(Recorded data)
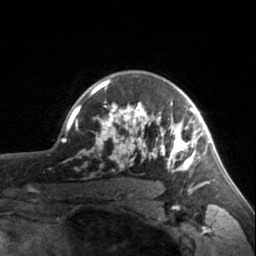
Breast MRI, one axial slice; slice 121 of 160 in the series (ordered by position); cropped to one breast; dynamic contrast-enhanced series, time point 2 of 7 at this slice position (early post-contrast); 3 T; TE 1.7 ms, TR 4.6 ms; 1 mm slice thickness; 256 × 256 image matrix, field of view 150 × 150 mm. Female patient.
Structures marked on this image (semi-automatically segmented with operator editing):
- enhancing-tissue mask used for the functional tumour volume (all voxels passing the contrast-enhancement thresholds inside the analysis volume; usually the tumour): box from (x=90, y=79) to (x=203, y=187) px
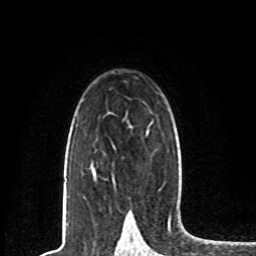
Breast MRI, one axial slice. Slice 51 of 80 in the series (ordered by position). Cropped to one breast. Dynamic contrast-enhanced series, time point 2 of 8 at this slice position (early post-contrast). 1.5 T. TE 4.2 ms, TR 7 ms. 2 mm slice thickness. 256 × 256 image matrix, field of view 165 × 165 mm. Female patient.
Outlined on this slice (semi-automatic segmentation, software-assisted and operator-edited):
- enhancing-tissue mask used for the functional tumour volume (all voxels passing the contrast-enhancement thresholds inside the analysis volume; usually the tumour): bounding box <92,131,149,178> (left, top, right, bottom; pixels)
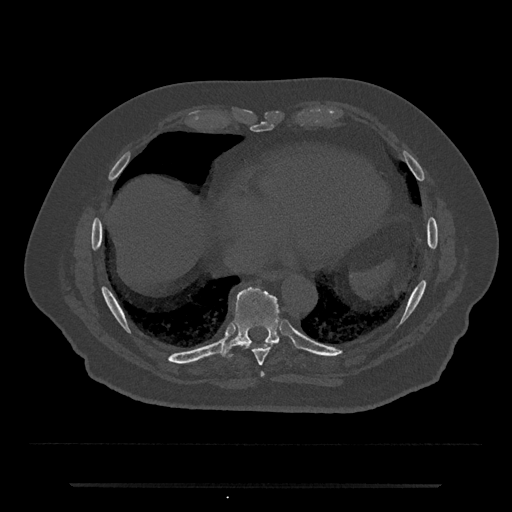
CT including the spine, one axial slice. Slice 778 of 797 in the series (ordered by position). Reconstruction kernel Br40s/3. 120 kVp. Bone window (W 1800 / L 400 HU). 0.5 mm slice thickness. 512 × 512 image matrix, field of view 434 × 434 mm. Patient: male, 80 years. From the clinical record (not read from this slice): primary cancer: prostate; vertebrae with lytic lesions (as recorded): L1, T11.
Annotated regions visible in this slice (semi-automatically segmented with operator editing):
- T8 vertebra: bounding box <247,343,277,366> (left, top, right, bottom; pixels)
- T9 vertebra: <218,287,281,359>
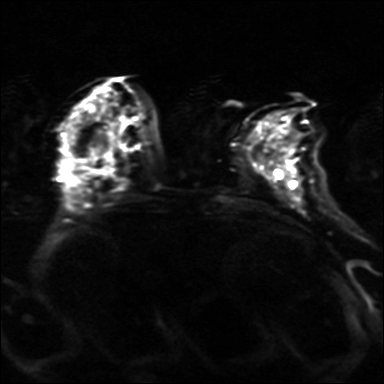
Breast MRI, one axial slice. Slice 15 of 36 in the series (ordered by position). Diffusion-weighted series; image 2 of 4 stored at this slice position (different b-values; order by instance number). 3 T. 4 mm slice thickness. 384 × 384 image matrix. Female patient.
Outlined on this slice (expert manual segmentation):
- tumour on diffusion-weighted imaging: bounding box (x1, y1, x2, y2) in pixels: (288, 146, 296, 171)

#### WHAT THE EXERCISE ASKS:
Print, exactly as they appear above, the lines running from the one with "Breast MRI, one axial slice. Slice 15" through the final line.

#### FINAL ANSWER:
Breast MRI, one axial slice. Slice 15 of 36 in the series (ordered by position). Diffusion-weighted series; image 2 of 4 stored at this slice position (different b-values; order by instance number). 3 T. 4 mm slice thickness. 384 × 384 image matrix. Female patient.
Outlined on this slice (expert manual segmentation):
- tumour on diffusion-weighted imaging: bounding box (x1, y1, x2, y2) in pixels: (288, 146, 296, 171)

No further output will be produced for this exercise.